** BEGIN Excerpt provided **
Doha, Dec. 16: They may have fallen just short of reaching the World Cup final, but Moroccans on Wednesday hailed their team’s historic run as it ended with a 2-0 defeat to reigning champions France.
“They played a great game but luck wasn’t on our side,” said supporter Oussama Abdouh in Casablanca.“Still, we stood up to the title-holders, that was great. “Beyond the World Cup, this team made us dream until the end and just for that I raise my hat to them.”
But for Hakim Salama, the 2-0 defeat to France was too much. “We missed the opportunity of the century,” he said. Rain lashed the capital Rabat on Wednesday evening and the atmosphere was far from the exhilaration of the historic victories that brought the Lions of the Atlas to within sight of a World Cup final -- the first Arab or African team to ever get so far.
This time, the car horns and the drummers were muted.“The national team has been performing miracles since the start of the World Cup,” said Rachid Sabbiq, a street trader in the working-class Derb Sultan district of Casablanca before the match. “It doesn’t matter whether they win or lose -- they’ve won the respect and admiration of all Moroccans, and that’s priceless,” he said.
Sabbiq had swapped his usual fare of sweets to sell Moroccan flags.‘They make us dream’Derb Sultan was a bastion of resistance against colonial authorities when the North African kingdom was a French protectorate from 1912 until 1956, and gave rise to one of Morocco’s top teams, Raja de Casablanca.
** END Excerpt provided **
* Set tasks:
**a.** Using the article on Moroccan fans, respond to each line:
(i) By what score did Morocco lose to France?
(ii) In which city was supporter Oussama Abdouh speaking?
(iii) What did Rachid Sabbiq sell in place of his usual sweets?
**b.** List every person the article on Moroccan fans quotes by name.
The items that come after the article are separate material and are unrelated to it.
** BEGIN Information supplied **
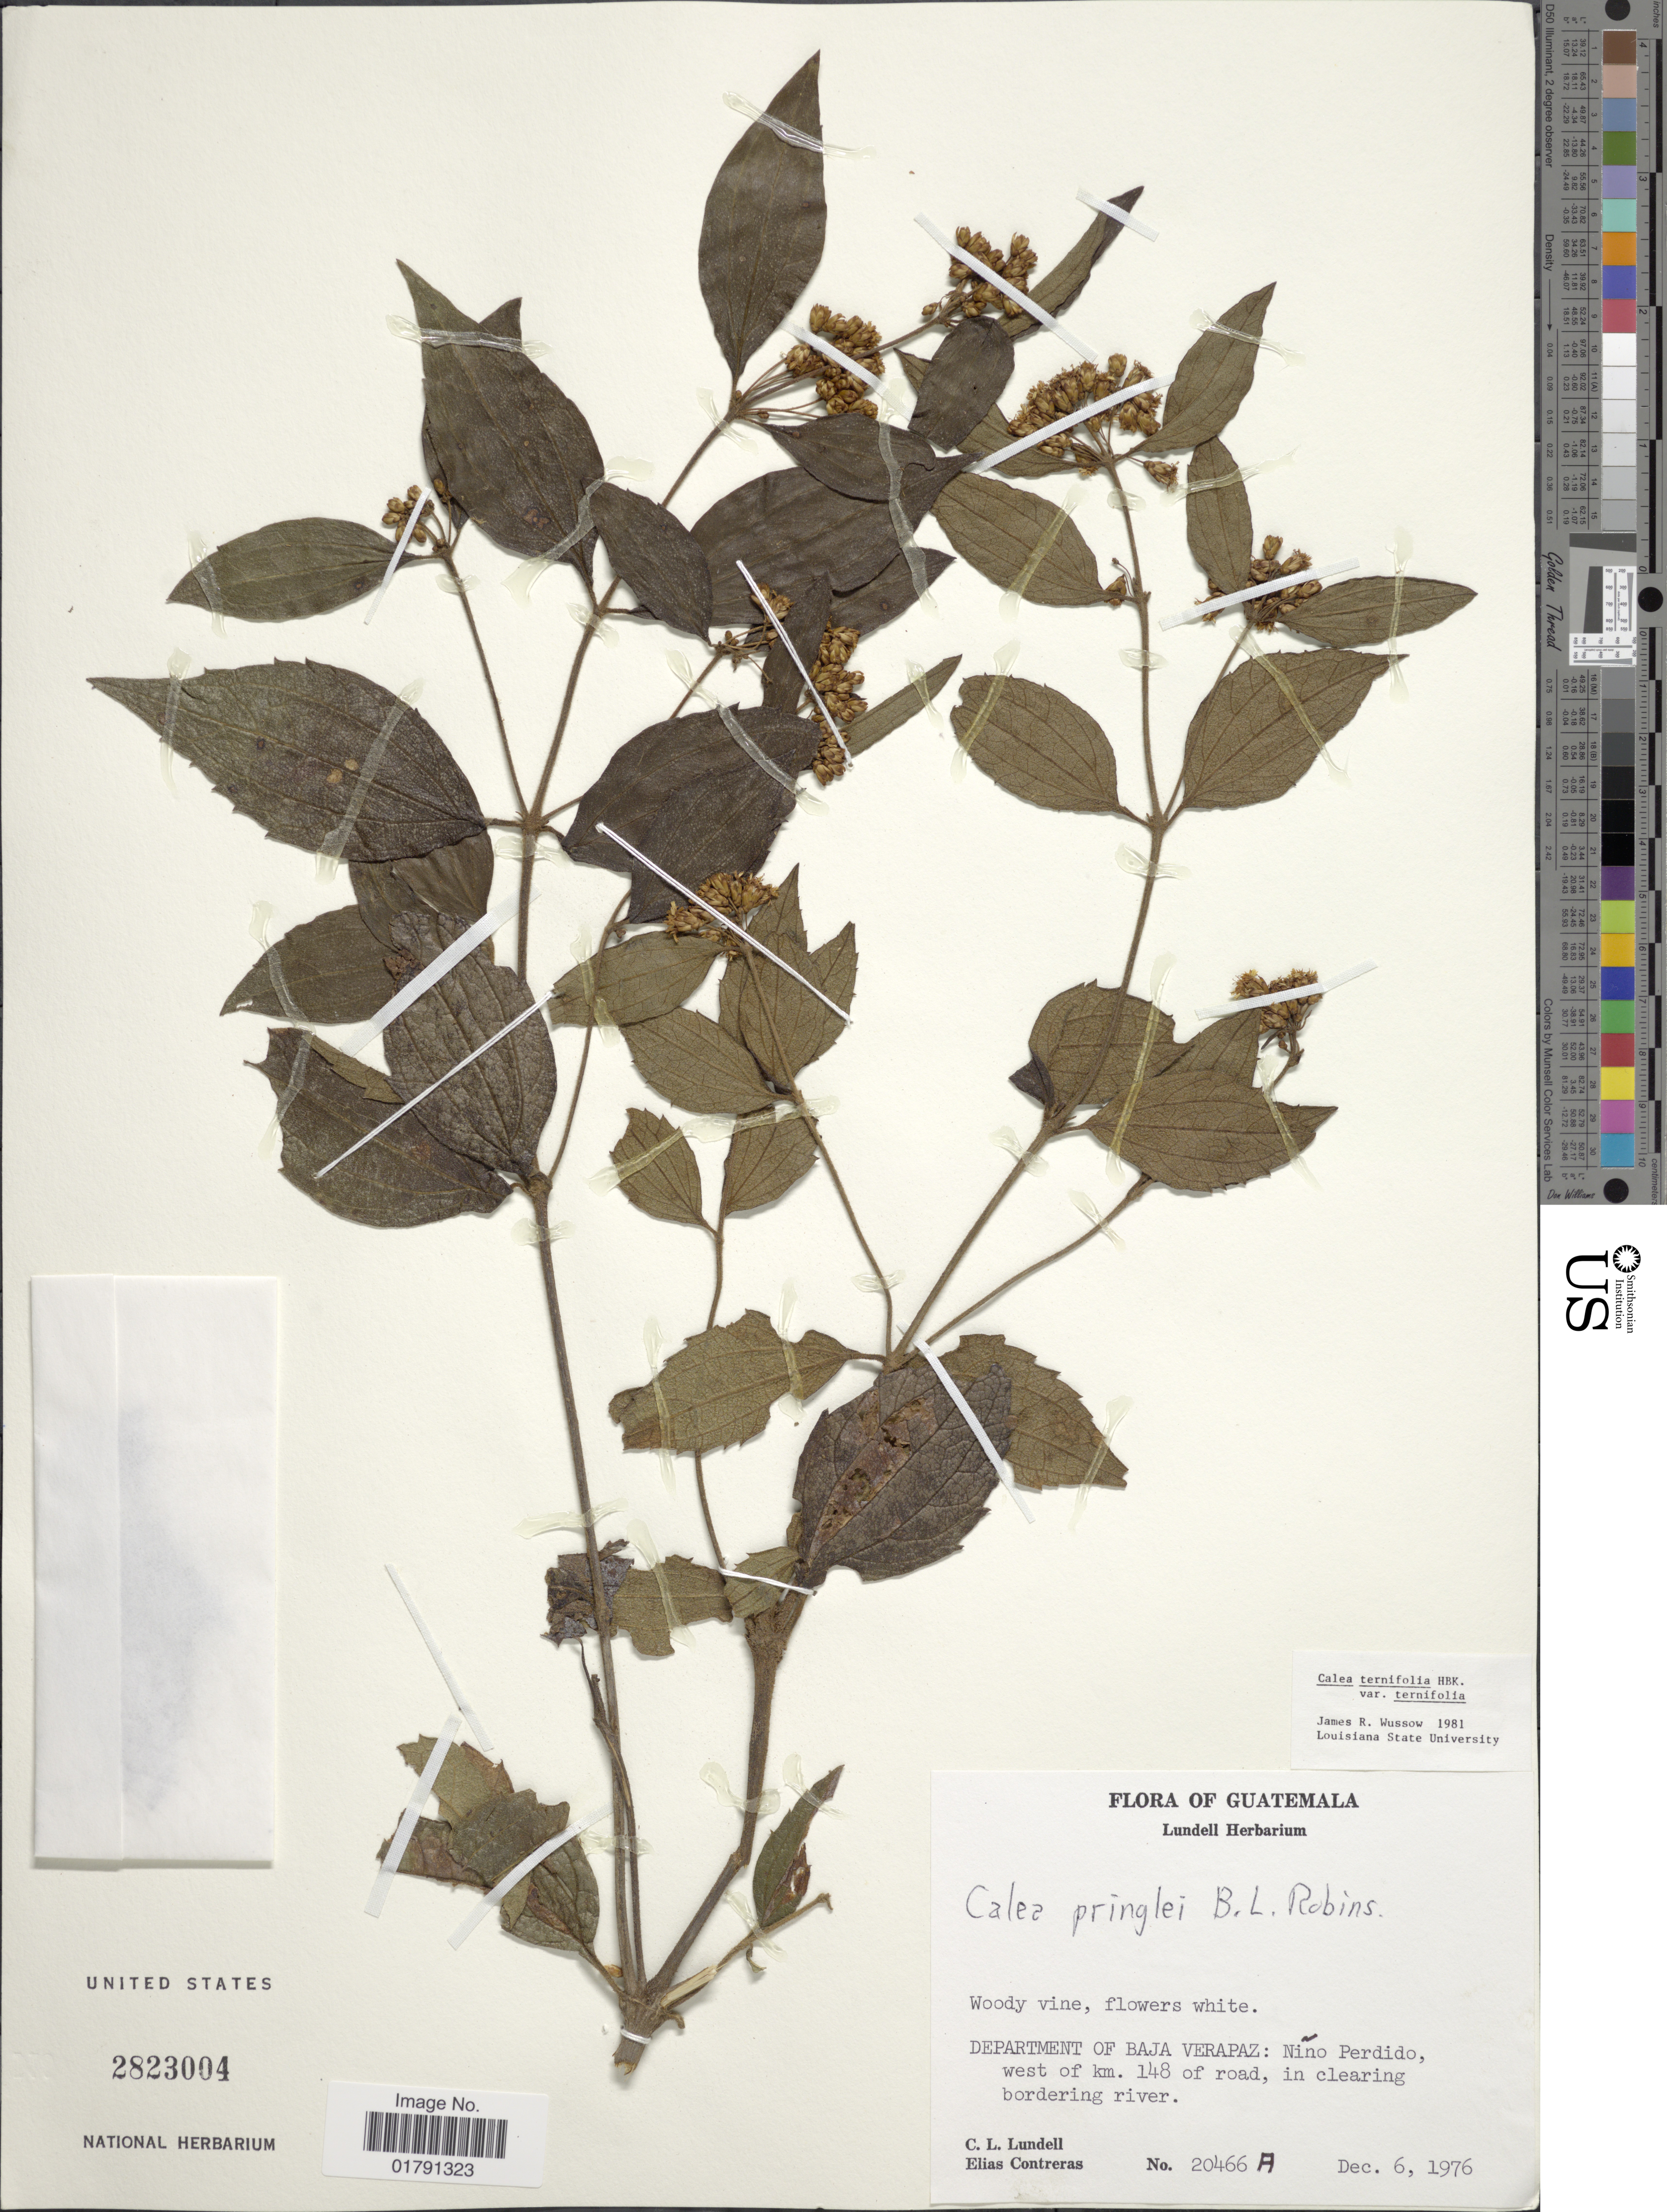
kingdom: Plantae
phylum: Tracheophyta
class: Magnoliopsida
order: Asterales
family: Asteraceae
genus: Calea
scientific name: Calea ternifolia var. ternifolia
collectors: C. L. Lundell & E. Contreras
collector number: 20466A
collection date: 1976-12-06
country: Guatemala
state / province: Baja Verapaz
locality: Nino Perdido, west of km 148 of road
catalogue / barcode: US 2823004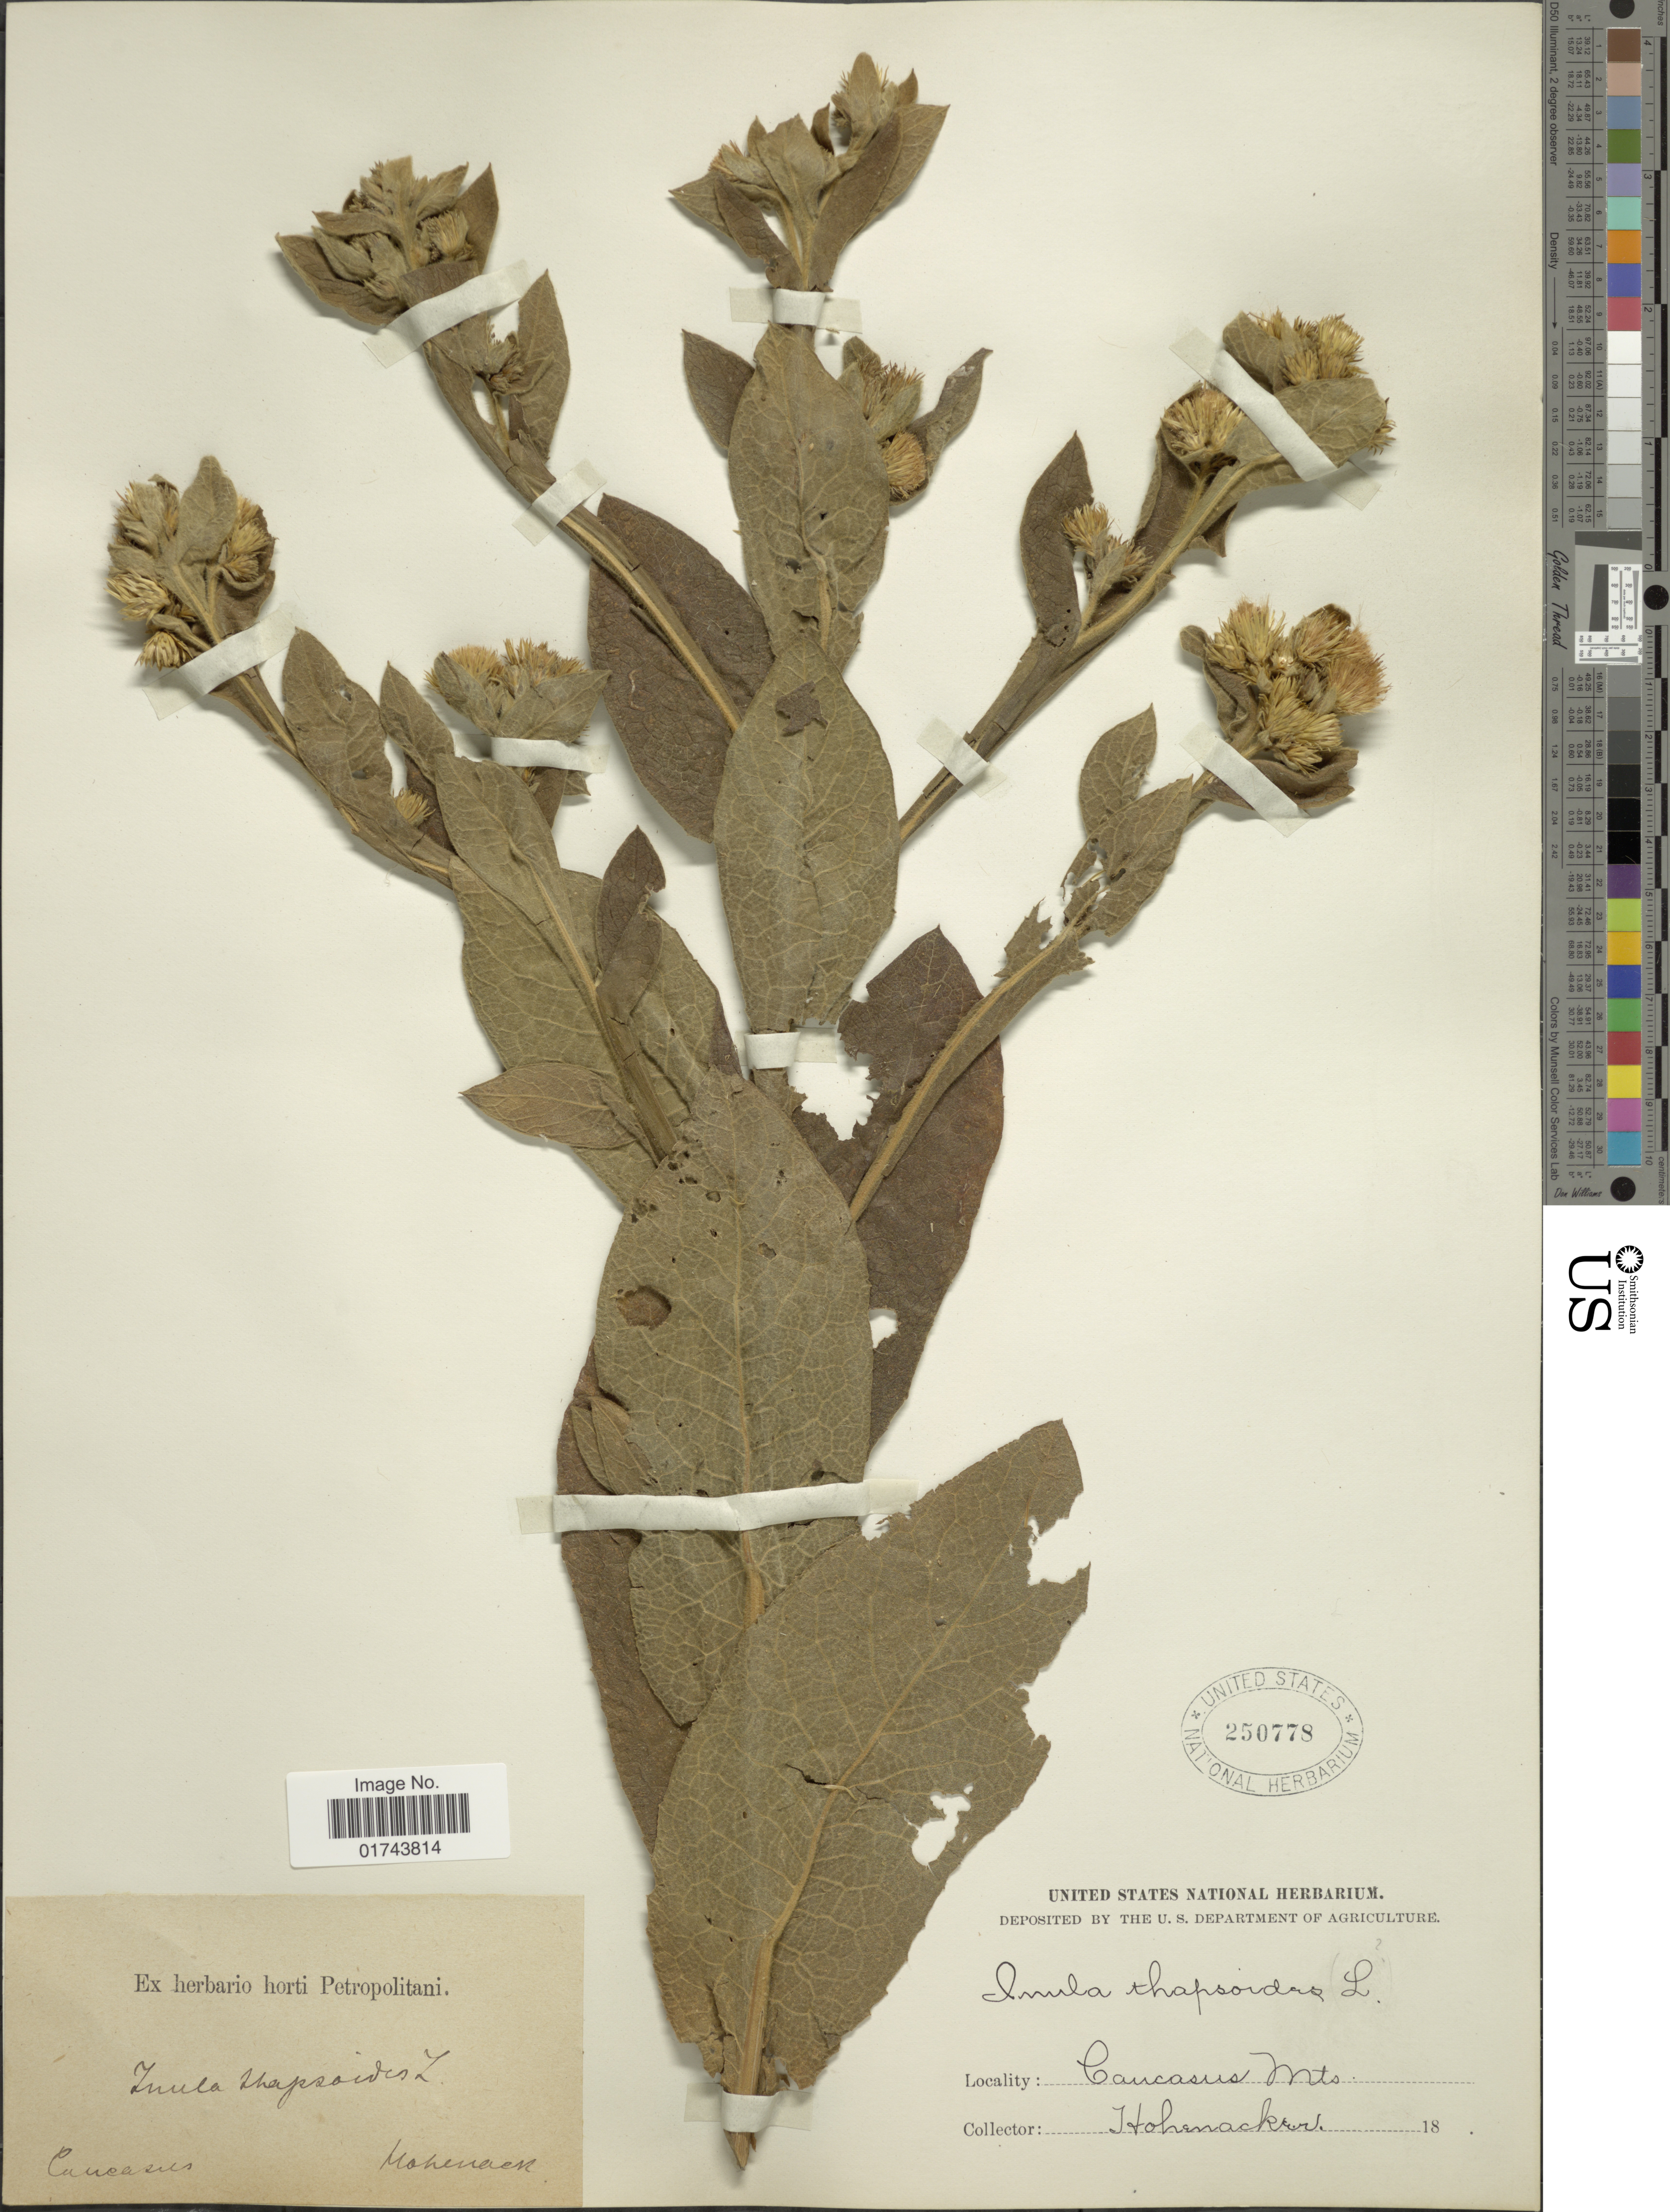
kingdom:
** END Information supplied **
* Responses for each task:
**a.**
(i) 2-0
(ii) Casablanca
(iii) Moroccan flags

**b.**
Oussama Abdouh
Hakim Salama
Rachid Sabbiq